If I reset the the Video iPod or have the car turned off from more than 14 hours (i.e., overnight), then there is no noise.
Attempt to solve the problem via Apple and VW
-----------------------------------------------------
First let me say that support from both Apple and VW on this subject was sad considering that both products are new. 
VW did check the cables and docking station, and informed me that the problem was with the iPod since everything "looked" like was in working order. 
After going through 2 levels of support with Apple they replaced the iPod, but the replacement also had the same problem. I did borrow an iPod classic into the docking station with no problems what so ever. In other words, the problems followed Video iPod 5.5G. Apple informed me that the problem is with the VW docking station and since it isn't a certified apply product, there is not much more they can do. 
I did explain to both support parties that I have doesn't work and both parties stated it was the other party's problem. 
Observations and What I Believe is Wrong
------------------------------------------------
Thinking that maybe the problem was with my ripping of my music, I examined my mp3s it and found that maximum volume was around 91dB (normal is 89dB).

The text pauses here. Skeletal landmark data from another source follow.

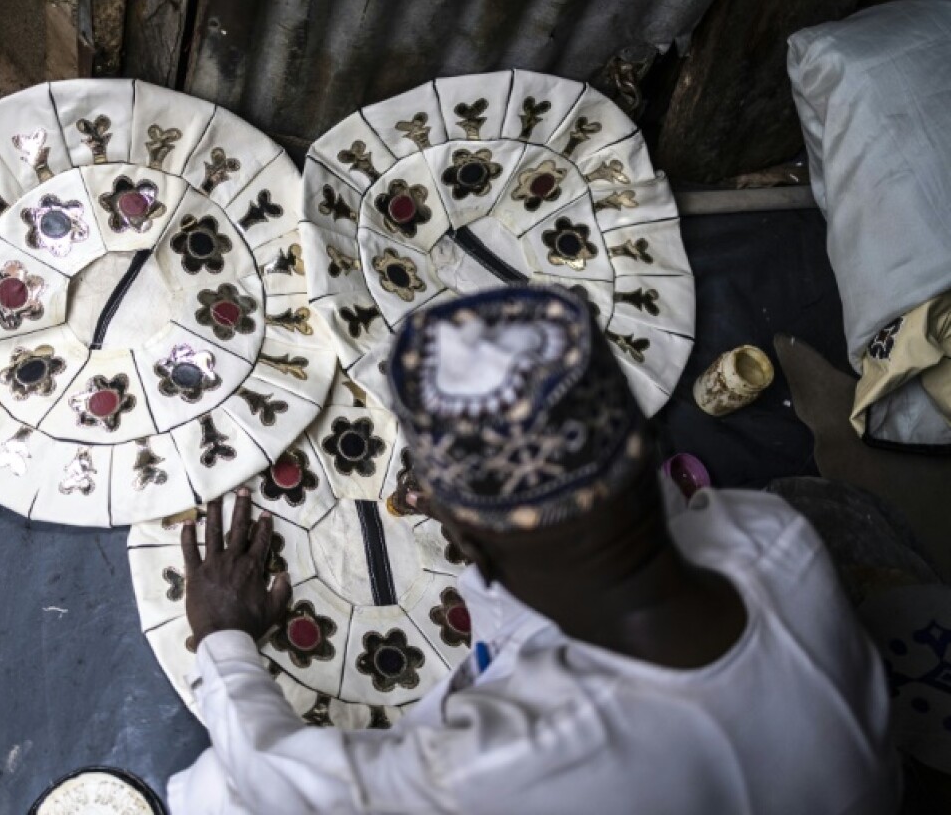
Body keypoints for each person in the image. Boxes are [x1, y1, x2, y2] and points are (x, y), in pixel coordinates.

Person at [167, 286, 900, 814]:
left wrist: (224, 637)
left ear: (473, 549)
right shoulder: (776, 536)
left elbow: (270, 784)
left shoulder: (498, 766)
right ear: (643, 447)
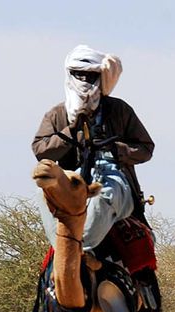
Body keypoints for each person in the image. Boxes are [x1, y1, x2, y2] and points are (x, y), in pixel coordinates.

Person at [31, 44, 155, 251]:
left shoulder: (118, 110)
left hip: (113, 177)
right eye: (79, 75)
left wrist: (117, 149)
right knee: (42, 192)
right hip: (72, 178)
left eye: (90, 76)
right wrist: (72, 131)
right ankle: (62, 251)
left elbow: (146, 148)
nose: (84, 81)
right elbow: (40, 149)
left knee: (102, 197)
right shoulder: (58, 114)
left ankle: (81, 251)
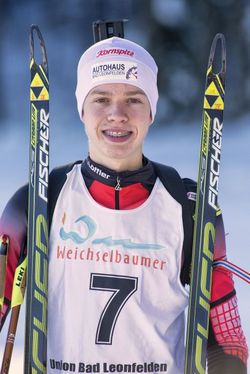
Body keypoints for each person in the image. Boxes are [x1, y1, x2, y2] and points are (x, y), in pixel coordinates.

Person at [0, 36, 248, 373]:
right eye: (101, 99)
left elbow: (224, 334)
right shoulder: (37, 202)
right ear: (83, 109)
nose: (117, 114)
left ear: (151, 112)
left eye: (134, 99)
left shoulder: (190, 209)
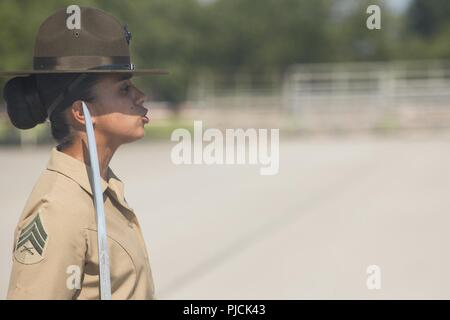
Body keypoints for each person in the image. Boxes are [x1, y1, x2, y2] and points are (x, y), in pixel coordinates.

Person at [0, 6, 167, 299]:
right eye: (124, 88)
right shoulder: (59, 209)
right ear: (81, 112)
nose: (141, 95)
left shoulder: (101, 187)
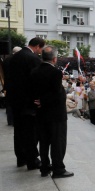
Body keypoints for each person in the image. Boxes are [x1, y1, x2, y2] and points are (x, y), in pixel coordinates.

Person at [31, 45, 73, 179]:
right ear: (54, 59)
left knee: (43, 142)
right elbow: (55, 93)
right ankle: (58, 168)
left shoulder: (34, 71)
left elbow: (32, 91)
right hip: (56, 114)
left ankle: (44, 167)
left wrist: (39, 101)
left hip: (41, 113)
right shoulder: (55, 72)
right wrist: (44, 100)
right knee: (57, 142)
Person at [5, 37, 45, 169]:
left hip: (15, 101)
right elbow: (37, 81)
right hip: (29, 102)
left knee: (19, 130)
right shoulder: (32, 59)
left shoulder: (13, 58)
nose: (40, 52)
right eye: (41, 49)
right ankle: (32, 160)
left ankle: (21, 158)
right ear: (38, 46)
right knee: (30, 131)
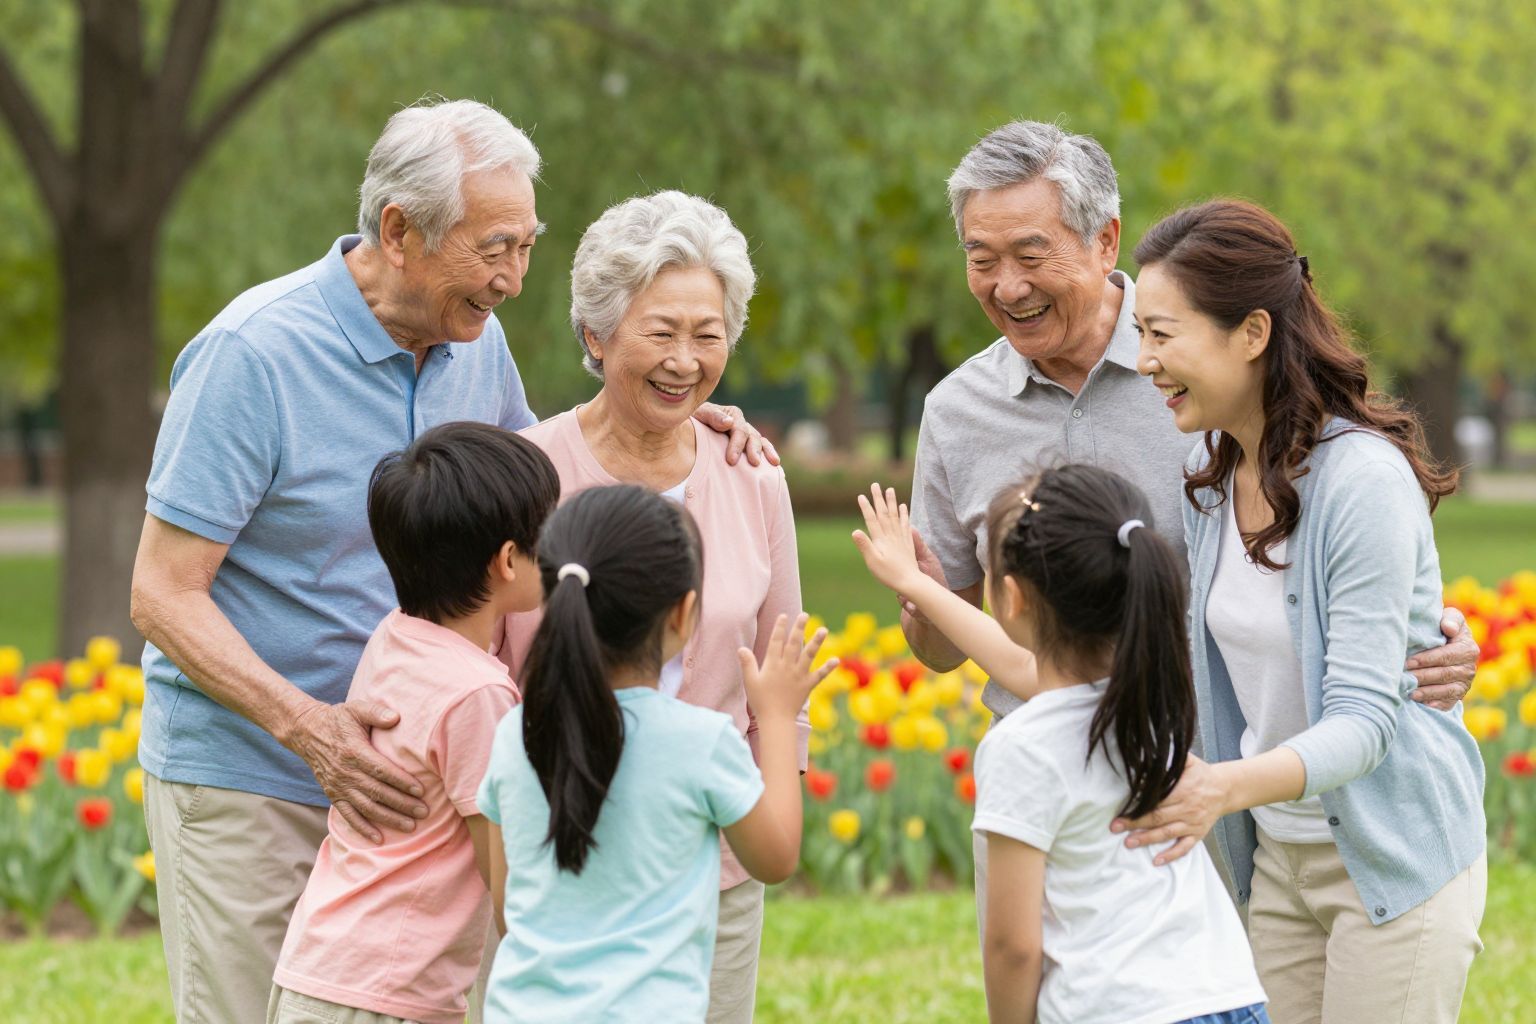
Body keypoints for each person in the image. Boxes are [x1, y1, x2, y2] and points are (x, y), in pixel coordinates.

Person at [129, 98, 771, 1024]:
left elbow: (532, 497)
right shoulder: (253, 354)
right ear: (399, 231)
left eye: (525, 244)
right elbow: (161, 592)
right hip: (256, 772)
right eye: (494, 247)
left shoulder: (475, 342)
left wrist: (674, 424)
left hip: (420, 782)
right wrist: (314, 732)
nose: (513, 279)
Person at [900, 119, 1478, 929]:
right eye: (980, 258)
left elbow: (1346, 542)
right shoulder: (956, 413)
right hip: (1056, 799)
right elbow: (936, 645)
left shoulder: (1212, 369)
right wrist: (921, 605)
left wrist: (1435, 633)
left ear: (1105, 242)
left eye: (1031, 255)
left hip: (1216, 794)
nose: (1006, 285)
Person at [1118, 199, 1486, 1024]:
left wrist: (1218, 788)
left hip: (1390, 861)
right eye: (1140, 332)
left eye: (1162, 333)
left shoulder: (1361, 481)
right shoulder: (1209, 473)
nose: (1143, 360)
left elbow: (1362, 721)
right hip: (1278, 857)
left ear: (1251, 334)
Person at [499, 190, 803, 1022]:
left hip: (717, 875)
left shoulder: (753, 476)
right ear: (596, 337)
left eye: (708, 336)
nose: (685, 360)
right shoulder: (526, 476)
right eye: (661, 332)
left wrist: (773, 793)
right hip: (560, 857)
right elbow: (487, 667)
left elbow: (782, 670)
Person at [851, 473, 1269, 1024]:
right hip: (1228, 996)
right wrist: (919, 585)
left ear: (1014, 596)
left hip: (1113, 1009)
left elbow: (1012, 946)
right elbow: (1026, 665)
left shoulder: (1022, 747)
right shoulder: (1153, 703)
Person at [478, 486, 834, 1023]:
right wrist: (780, 719)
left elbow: (508, 907)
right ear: (684, 613)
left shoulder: (513, 736)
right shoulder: (700, 742)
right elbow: (777, 856)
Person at [264, 422, 558, 1024]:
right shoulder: (478, 695)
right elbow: (507, 878)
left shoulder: (396, 635)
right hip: (388, 993)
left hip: (324, 970)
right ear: (507, 560)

In other words, they were ripped correctly.
I did noticed that when if I switched between playing the iPod audio to an FM or CD source the volume of the sound increased dramatically (approximately 10dB!!!). 
In my opinion, what was occurring is that he pre-amp signal of the iPod audio was being send directly to the line-in of the stereo system. In addition, I believe that the pre-amp circuitry for the Video iPod doesn't have as much drive capability compared to the previous iPods. Either ways, noise is being introduced on the audio line that is being amplified by stereo system.
Note: I feel that this whole problem could have been averted if the VW's docking station had a pre-amp installed in it.
Solution: Software
--------------------
This first and more easy solution was to increase the gain of my audio files. I used the program MP3Gain (http://mp3gain.sourceforge.net/). This enabled me to increase the gain (by 10dB)and keep the current dynamic volume. This worked as expected, for I no longer heard the noise, but the high volume sounds became distorted. This distortion was significant that it was difficult to listen to the music.
I next compressed the music, prior to amplifying. The music wasn't distorted, but it was always at the same volume (no dynamic range). 
Potential Hardware Solution
-----------------------------
While it is clearly evident that the docking station that came with the car has "issues," I don't necessarily wish to purchase a new $150.00 solution. So what I am planning on doing instead is installing a pre-amp on the line-out signals just as they leave the iPod. The product Pie Ld1 2-Channel Adjustable Line Driver (http://www.discountcarstereo.c...D=317) looks like it will do the trick.
Questions
-----------
1) While this solution looks like it will work, has anyone tried it?
2) Is there another option that could solve my problem that I haven't found?
3) Has anyone else experienced this? 
Note: I have read one thread topic in other forum someone stating a similar problem, but the date was 2006.
Thank you ahead of time for your advice and assistance.
-- Stephen


----------